- [RECORDED DATA]
#####

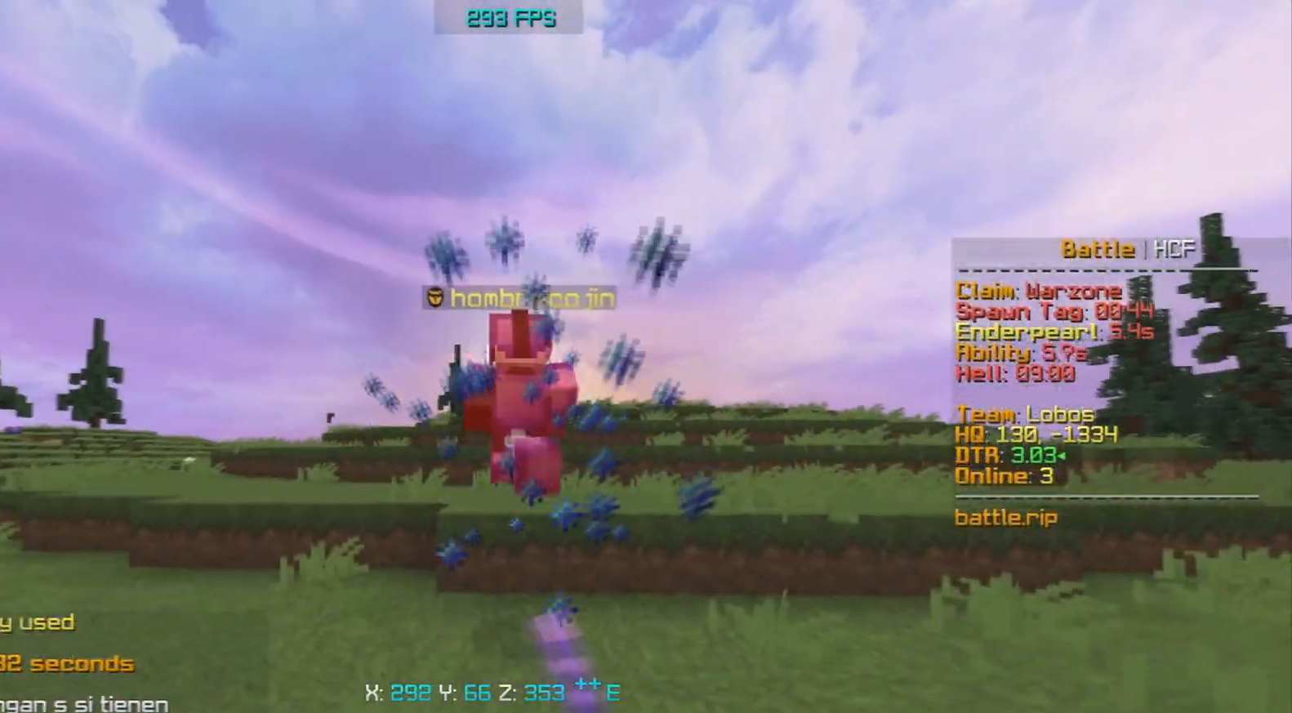
{"keys": ["space", "w"], "mouse": ["left"], "events": [[383, "mouse_left", "down"], [433, "space", "down"]]}
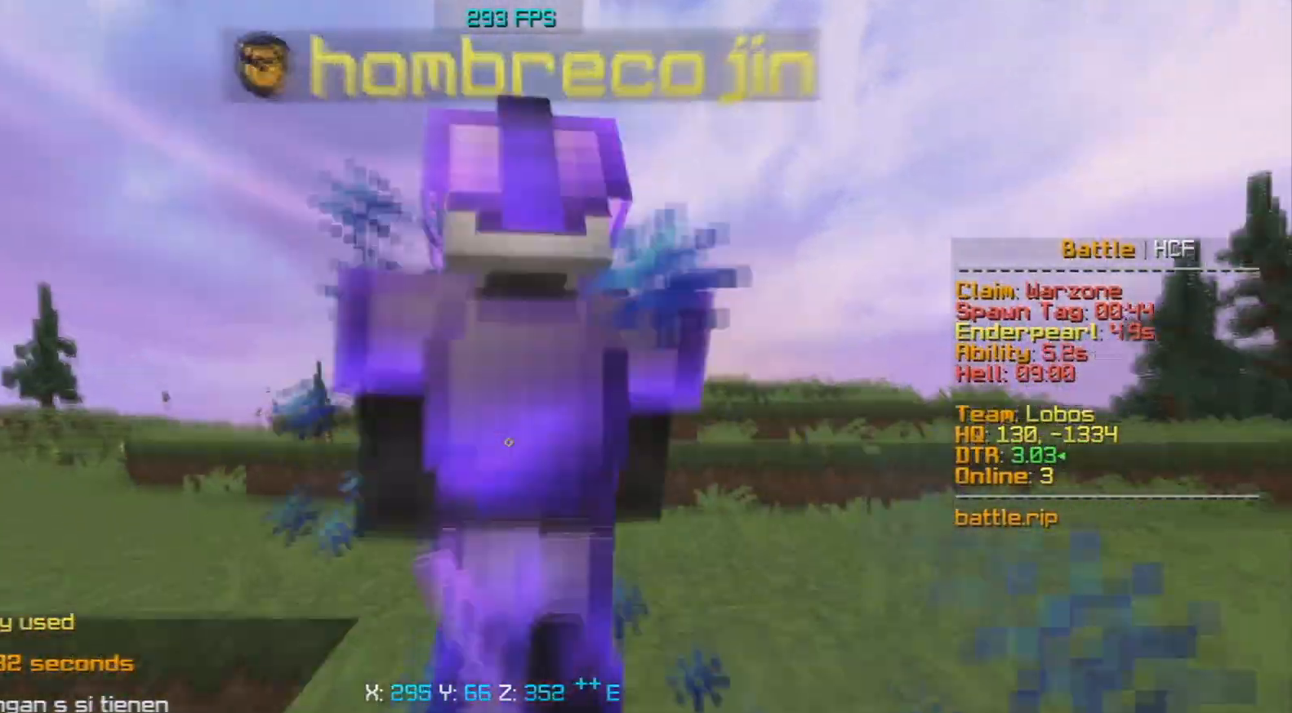
{"keys": ["w"], "mouse": ["left"], "events": [[17, "mouse_left", "up"], [167, "a", "down"], [167, "space", "up"], [300, "mouse_left", "down"], [450, "a", "up"]]}
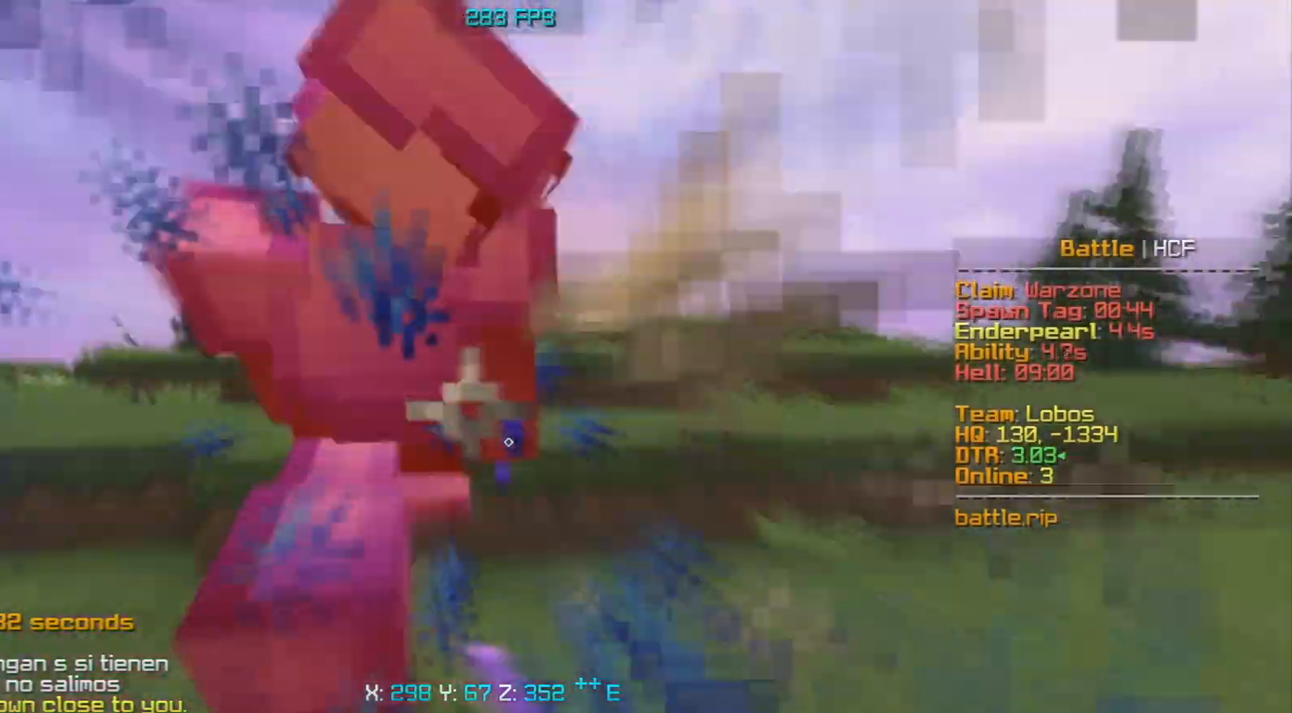
{"keys": ["space", "w"], "mouse": ["left"], "events": [[100, "mouse_left", "up"], [367, "mouse_left", "down"], [367, "space", "down"]]}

#####

- [EXERCISE INSTRUCTIONS] The answer should match the data above word for word, with no pictures in it.

- [COMPLETED EXERCISE]
{"keys": ["space", "w"], "mouse": ["left"], "events": [[383, "mouse_left", "down"], [433, "space", "down"]]}
{"keys": ["w"], "mouse": ["left"], "events": [[17, "mouse_left", "up"], [167, "a", "down"], [167, "space", "up"], [300, "mouse_left", "down"], [450, "a", "up"]]}
{"keys": ["space", "w"], "mouse": ["left"], "events": [[100, "mouse_left", "up"], [367, "mouse_left", "down"], [367, "space", "down"]]}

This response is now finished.